Proprio lo scorso 09 novembre Benedetto XVI si è invece così pronunciato durante il VI Congresso mondiale per la Pastorale dei migranti e dei rifugiati:
“…Le migrazioni invitano a mettere in luce l’unità della famiglia umana, il valore dell’accoglienza, dell’ospitalità e dell’amore per il prossimo. Ciò va però tradotto in gesti quotidiani di condivisione, di compartecipazione e di sollecitudine verso gli altri, specialmente verso i bisognosi.

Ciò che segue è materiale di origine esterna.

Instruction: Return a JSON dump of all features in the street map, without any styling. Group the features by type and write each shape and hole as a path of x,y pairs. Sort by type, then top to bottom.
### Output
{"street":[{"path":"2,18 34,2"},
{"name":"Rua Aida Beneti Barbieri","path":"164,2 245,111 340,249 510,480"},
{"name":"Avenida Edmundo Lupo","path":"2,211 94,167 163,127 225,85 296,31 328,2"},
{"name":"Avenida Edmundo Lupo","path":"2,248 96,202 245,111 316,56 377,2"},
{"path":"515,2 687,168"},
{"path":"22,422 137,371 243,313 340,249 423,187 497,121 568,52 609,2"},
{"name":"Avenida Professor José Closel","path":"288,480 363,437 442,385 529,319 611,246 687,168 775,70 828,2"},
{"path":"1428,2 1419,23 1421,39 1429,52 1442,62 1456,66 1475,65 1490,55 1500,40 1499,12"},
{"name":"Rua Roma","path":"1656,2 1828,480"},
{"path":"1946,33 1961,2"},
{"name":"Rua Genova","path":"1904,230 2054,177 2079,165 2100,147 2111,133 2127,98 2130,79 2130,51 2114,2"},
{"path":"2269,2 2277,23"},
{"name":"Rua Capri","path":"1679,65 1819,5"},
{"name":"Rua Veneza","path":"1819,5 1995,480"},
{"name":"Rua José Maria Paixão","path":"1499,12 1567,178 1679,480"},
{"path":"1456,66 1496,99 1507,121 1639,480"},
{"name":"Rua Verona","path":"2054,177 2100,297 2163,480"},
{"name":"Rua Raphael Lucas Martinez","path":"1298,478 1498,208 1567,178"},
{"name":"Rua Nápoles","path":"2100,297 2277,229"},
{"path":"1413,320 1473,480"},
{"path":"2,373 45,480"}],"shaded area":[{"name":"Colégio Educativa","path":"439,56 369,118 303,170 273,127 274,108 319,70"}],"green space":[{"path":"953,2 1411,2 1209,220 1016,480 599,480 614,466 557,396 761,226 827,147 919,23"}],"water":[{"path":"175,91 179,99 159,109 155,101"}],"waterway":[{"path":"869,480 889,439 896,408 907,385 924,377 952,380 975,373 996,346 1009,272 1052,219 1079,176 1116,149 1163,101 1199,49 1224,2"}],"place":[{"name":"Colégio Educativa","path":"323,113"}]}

Per essere accoglienti gli uni degli altri – insegna san Paolo – i cristiani sanno di dover essere disponibili all’ascolto della Parola di Dio, che chiama a imitare Cristo e a restare uniti a Lui. Solo in tal modo essi diventano solleciti nei confronti del prossimo e non cedono mai alla tentazione del disprezzo e del rifiuto di chi è diverso. Conformati a Cristo, ogni uomo e ogni donna vengono visti come fratelli e sorelle, figli dello stesso Padre. Un tale tesoro di fratellanza li rende ‘premurosi nell’ospitalità’, figlia primogenita dell’agapê (…) Fedele all’insegnamento di Gesù ogni comunità cristiana non può non nutrire rispetto e attenzione per tutti gli uomini, creati a immagine e somiglianza di Dio e redenti dal sangue di Cristo, ancor più quando si trovano in difficoltà. Ecco perché la Chiesa invita i fedeli ad aprire il cuore ai migranti e alle loro famiglie, sapendo che essi non sono solo un “problema”, ma costituiscono una “risorsa” da saper valorizzare opportunamente per il cammino dell’umanità e per il suo autentico sviluppo”.